(DATA RECORDS)

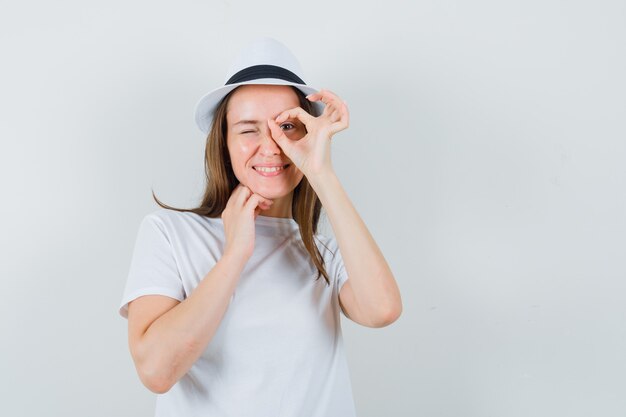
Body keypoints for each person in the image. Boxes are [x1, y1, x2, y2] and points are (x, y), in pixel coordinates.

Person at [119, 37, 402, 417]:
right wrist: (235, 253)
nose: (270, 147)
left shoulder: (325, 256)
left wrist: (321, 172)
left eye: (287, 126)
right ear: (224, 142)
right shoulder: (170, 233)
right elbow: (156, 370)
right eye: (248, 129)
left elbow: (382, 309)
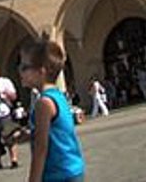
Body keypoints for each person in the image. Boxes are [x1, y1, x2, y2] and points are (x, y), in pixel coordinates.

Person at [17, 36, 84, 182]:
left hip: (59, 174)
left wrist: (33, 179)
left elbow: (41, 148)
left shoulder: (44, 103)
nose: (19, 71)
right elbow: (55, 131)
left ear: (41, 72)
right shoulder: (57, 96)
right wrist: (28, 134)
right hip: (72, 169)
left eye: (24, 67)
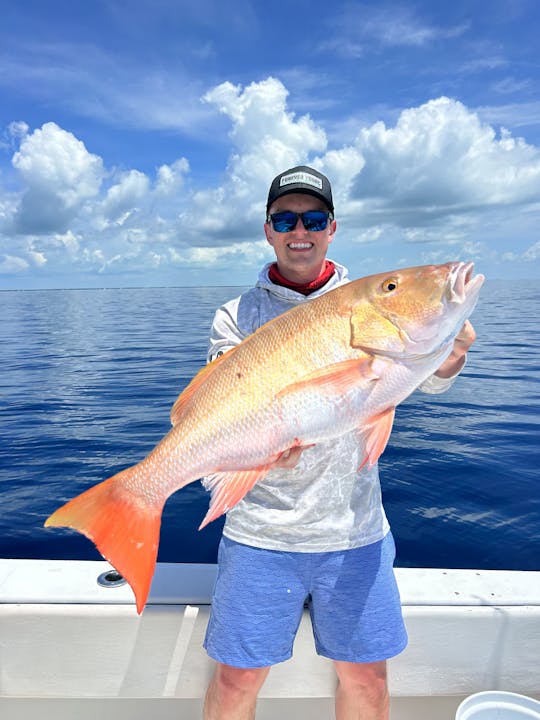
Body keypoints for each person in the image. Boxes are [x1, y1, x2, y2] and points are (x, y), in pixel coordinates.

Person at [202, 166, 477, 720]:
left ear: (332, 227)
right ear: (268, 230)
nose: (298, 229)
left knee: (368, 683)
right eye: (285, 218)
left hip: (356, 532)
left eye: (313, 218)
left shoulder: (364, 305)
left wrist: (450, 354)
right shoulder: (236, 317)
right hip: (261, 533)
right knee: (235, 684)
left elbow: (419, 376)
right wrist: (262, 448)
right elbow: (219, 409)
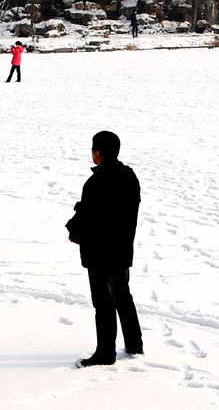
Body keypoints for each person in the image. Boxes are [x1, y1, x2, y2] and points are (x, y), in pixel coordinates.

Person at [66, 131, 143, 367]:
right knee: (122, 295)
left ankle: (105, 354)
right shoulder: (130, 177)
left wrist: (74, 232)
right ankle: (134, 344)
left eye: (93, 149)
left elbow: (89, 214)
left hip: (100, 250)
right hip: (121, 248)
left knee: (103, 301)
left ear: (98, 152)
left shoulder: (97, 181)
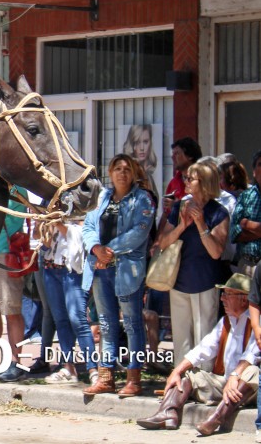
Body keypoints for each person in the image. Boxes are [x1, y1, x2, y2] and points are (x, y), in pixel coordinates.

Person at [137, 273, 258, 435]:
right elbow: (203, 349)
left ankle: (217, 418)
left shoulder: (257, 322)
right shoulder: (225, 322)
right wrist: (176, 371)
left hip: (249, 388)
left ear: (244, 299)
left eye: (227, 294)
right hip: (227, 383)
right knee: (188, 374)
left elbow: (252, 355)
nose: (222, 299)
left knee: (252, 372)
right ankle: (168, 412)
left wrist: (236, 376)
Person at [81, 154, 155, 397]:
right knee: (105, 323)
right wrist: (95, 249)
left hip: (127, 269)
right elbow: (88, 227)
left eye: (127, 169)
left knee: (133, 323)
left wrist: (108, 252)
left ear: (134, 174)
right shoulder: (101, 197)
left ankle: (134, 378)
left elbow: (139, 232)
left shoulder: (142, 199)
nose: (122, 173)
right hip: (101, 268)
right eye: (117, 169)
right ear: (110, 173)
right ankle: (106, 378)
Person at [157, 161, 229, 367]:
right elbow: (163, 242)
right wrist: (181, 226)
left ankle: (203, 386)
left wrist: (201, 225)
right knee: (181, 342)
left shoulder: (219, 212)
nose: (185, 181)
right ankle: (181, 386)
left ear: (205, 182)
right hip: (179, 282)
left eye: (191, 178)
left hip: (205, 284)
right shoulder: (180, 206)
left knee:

(End DATA RECORDS)
(DATA RECORDS)

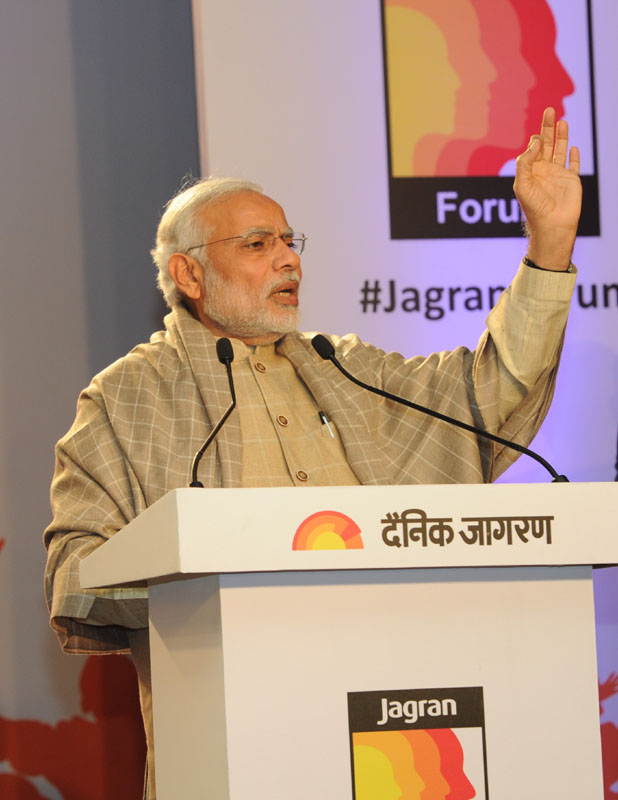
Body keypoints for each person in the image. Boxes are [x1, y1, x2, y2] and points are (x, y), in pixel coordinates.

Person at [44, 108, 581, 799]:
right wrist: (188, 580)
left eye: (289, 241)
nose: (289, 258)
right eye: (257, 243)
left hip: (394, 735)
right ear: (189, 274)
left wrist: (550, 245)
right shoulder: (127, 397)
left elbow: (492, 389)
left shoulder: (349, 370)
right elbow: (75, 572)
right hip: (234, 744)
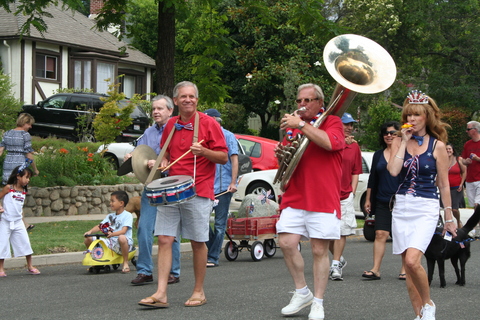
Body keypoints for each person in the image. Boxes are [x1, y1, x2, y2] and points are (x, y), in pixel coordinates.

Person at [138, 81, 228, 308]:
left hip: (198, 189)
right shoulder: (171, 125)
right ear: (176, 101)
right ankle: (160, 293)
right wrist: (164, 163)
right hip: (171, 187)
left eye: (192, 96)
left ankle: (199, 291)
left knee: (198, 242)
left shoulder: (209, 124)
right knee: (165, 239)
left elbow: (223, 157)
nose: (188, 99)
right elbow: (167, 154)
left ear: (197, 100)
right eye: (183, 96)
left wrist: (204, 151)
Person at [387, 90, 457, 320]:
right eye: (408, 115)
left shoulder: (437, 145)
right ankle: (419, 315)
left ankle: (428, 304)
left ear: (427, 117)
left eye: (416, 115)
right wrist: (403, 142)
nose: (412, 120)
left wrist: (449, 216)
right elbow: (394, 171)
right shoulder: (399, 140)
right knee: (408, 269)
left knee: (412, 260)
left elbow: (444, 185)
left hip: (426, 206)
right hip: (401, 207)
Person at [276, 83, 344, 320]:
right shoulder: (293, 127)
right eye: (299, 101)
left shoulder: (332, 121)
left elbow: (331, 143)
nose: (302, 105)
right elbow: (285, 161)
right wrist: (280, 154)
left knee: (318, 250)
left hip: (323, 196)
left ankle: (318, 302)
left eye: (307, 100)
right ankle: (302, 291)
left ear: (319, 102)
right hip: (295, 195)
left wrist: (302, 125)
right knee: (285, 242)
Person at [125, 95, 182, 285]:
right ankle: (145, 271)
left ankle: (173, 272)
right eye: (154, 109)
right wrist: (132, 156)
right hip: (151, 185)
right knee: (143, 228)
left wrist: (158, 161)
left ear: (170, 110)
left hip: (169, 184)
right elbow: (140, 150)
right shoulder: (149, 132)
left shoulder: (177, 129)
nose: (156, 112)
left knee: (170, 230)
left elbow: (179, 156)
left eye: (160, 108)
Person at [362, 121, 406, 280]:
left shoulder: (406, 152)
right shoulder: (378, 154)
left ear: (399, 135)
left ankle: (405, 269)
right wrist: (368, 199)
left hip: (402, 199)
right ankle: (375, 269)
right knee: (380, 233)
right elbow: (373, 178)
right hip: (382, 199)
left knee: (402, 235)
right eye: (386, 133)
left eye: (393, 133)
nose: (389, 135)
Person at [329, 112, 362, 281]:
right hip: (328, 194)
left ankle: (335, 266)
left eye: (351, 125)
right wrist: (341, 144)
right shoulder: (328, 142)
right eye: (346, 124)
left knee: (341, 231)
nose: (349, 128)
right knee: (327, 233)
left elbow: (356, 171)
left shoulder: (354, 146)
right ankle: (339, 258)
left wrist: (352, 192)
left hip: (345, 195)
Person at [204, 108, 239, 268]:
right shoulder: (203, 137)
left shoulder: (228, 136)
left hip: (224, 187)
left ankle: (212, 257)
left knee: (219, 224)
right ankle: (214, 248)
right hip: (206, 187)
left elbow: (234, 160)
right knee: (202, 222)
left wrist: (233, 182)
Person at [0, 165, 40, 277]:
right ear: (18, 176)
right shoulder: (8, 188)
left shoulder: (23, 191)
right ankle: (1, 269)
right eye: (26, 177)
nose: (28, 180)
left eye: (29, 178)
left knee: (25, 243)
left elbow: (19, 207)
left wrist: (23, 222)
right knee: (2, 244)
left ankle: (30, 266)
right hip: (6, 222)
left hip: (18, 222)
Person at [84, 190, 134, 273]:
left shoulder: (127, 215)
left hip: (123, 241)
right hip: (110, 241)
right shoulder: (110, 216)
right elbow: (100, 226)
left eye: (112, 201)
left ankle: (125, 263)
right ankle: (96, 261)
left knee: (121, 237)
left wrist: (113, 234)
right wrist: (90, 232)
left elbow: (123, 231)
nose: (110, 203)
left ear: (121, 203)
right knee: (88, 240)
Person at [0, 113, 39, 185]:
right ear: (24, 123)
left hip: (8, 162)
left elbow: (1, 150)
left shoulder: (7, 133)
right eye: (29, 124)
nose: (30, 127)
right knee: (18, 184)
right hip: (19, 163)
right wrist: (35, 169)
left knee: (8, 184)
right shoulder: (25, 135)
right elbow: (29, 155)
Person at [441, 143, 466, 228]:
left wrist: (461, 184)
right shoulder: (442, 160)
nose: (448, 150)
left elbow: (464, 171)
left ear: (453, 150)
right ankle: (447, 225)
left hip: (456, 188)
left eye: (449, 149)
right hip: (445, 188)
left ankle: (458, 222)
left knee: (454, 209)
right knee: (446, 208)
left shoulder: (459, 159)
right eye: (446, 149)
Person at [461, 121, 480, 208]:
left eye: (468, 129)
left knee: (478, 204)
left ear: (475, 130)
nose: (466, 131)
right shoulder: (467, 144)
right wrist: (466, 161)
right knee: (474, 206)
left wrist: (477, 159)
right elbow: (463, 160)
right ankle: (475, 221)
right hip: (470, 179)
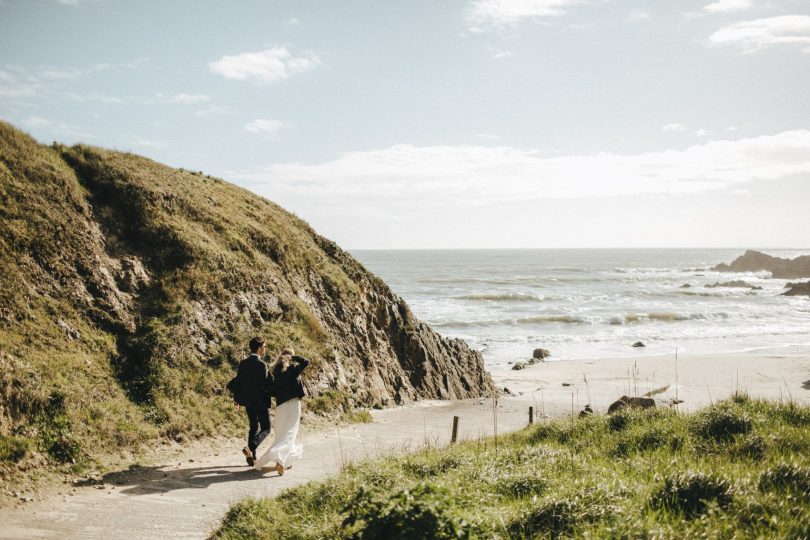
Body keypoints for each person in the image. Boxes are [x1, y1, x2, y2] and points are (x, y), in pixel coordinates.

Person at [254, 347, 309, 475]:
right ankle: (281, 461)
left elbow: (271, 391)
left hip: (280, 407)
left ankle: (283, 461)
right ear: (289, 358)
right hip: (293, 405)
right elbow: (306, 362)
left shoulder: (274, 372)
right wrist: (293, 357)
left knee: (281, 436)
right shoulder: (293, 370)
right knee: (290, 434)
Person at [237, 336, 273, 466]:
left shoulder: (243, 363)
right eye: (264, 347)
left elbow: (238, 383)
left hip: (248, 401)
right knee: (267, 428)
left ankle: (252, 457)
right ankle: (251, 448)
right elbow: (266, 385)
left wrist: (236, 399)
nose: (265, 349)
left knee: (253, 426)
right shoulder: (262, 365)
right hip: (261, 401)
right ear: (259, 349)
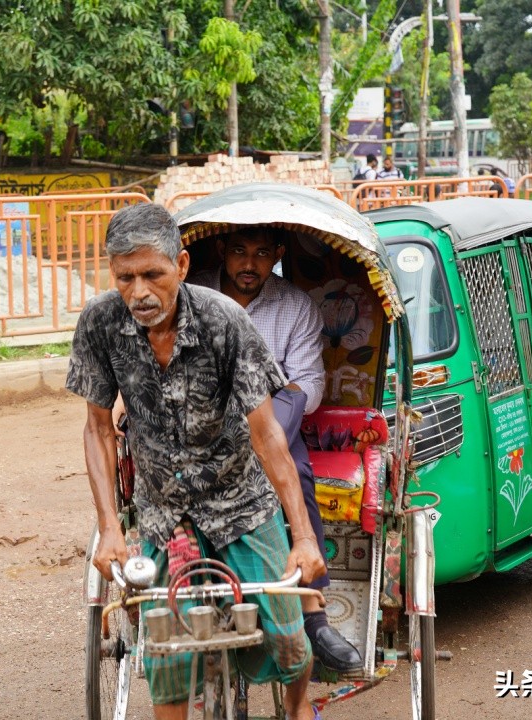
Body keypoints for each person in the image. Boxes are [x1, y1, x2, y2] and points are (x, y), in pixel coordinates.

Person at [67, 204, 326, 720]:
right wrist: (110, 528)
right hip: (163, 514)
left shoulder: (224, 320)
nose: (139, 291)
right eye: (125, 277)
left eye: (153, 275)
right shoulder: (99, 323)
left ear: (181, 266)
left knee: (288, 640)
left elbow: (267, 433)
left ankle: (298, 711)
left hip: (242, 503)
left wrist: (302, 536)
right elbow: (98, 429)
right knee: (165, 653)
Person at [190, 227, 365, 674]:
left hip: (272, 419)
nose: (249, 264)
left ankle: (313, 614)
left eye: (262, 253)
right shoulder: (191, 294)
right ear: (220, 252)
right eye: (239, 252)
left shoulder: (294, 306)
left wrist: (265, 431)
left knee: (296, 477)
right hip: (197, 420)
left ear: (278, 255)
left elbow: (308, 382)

(End DATA RECORDS)
(DATA RECORDS)

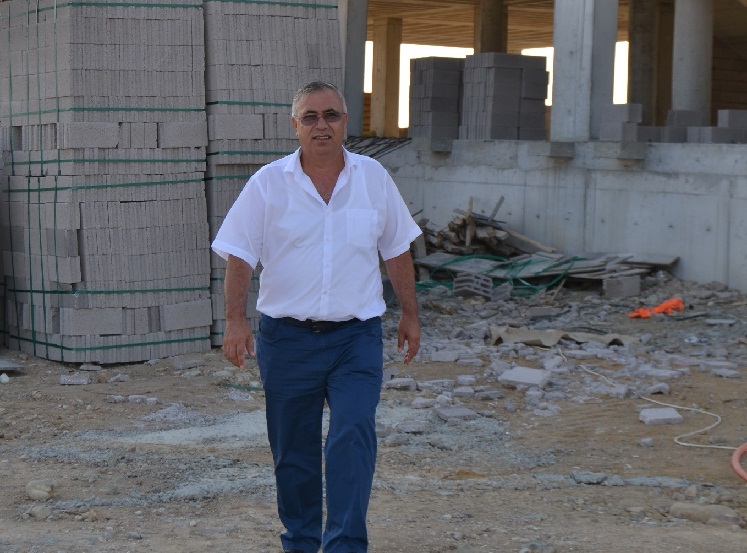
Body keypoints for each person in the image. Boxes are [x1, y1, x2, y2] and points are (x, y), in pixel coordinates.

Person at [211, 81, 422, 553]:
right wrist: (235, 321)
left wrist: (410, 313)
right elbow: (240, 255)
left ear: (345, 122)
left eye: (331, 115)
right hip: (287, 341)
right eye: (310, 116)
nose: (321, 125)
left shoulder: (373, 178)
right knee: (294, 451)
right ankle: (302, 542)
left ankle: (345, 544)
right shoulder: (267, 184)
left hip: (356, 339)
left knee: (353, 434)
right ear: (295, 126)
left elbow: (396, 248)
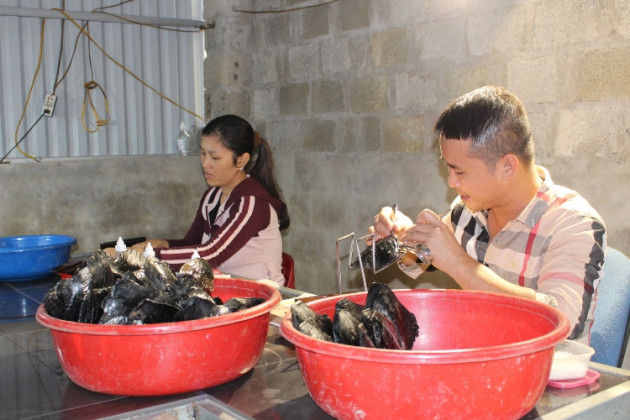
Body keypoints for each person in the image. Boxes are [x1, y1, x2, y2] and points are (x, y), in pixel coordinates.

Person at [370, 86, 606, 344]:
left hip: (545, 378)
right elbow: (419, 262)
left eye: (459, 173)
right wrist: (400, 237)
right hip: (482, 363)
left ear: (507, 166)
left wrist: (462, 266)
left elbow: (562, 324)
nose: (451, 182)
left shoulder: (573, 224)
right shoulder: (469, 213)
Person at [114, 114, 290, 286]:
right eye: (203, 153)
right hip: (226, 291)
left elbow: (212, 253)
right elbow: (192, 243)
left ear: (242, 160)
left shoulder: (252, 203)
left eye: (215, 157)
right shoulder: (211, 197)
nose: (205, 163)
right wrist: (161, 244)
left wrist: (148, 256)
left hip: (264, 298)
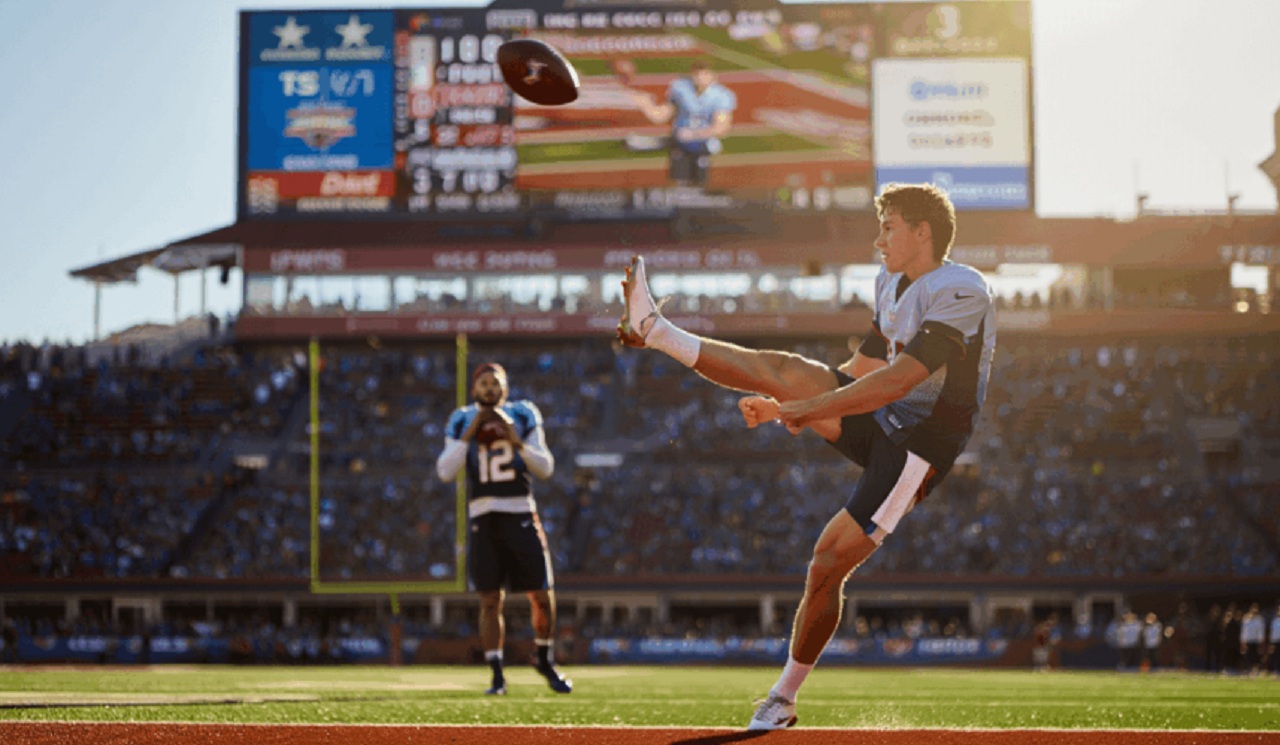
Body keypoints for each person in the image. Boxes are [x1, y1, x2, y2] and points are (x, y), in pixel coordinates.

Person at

(End DATA RECORDS)

■ YOUR GOAL
Both the line above containing "right wrist: (466, 161)" and the line containing "left knee: (281, 436)" belong in the copy, along with every line between them; print these exactly and omit the pictures.

■ RESPONSE FOR THIS EXERCISE
right wrist: (466, 161)
right knee: (474, 206)
left wrist: (477, 159)
right elbow: (463, 160)
right ankle: (475, 221)
right hip: (470, 179)
Body keypoints for each person in the image. Boxes are [x1, y1, x2, y2] and points are (x, y), in pixel coordinates.

Person at [254, 347, 309, 475]:
right ankle: (281, 461)
left elbow: (271, 391)
left hip: (280, 407)
left ankle: (283, 461)
right ear: (289, 358)
right hip: (293, 405)
right elbow: (306, 362)
left shoulder: (274, 372)
right wrist: (293, 357)
left knee: (281, 436)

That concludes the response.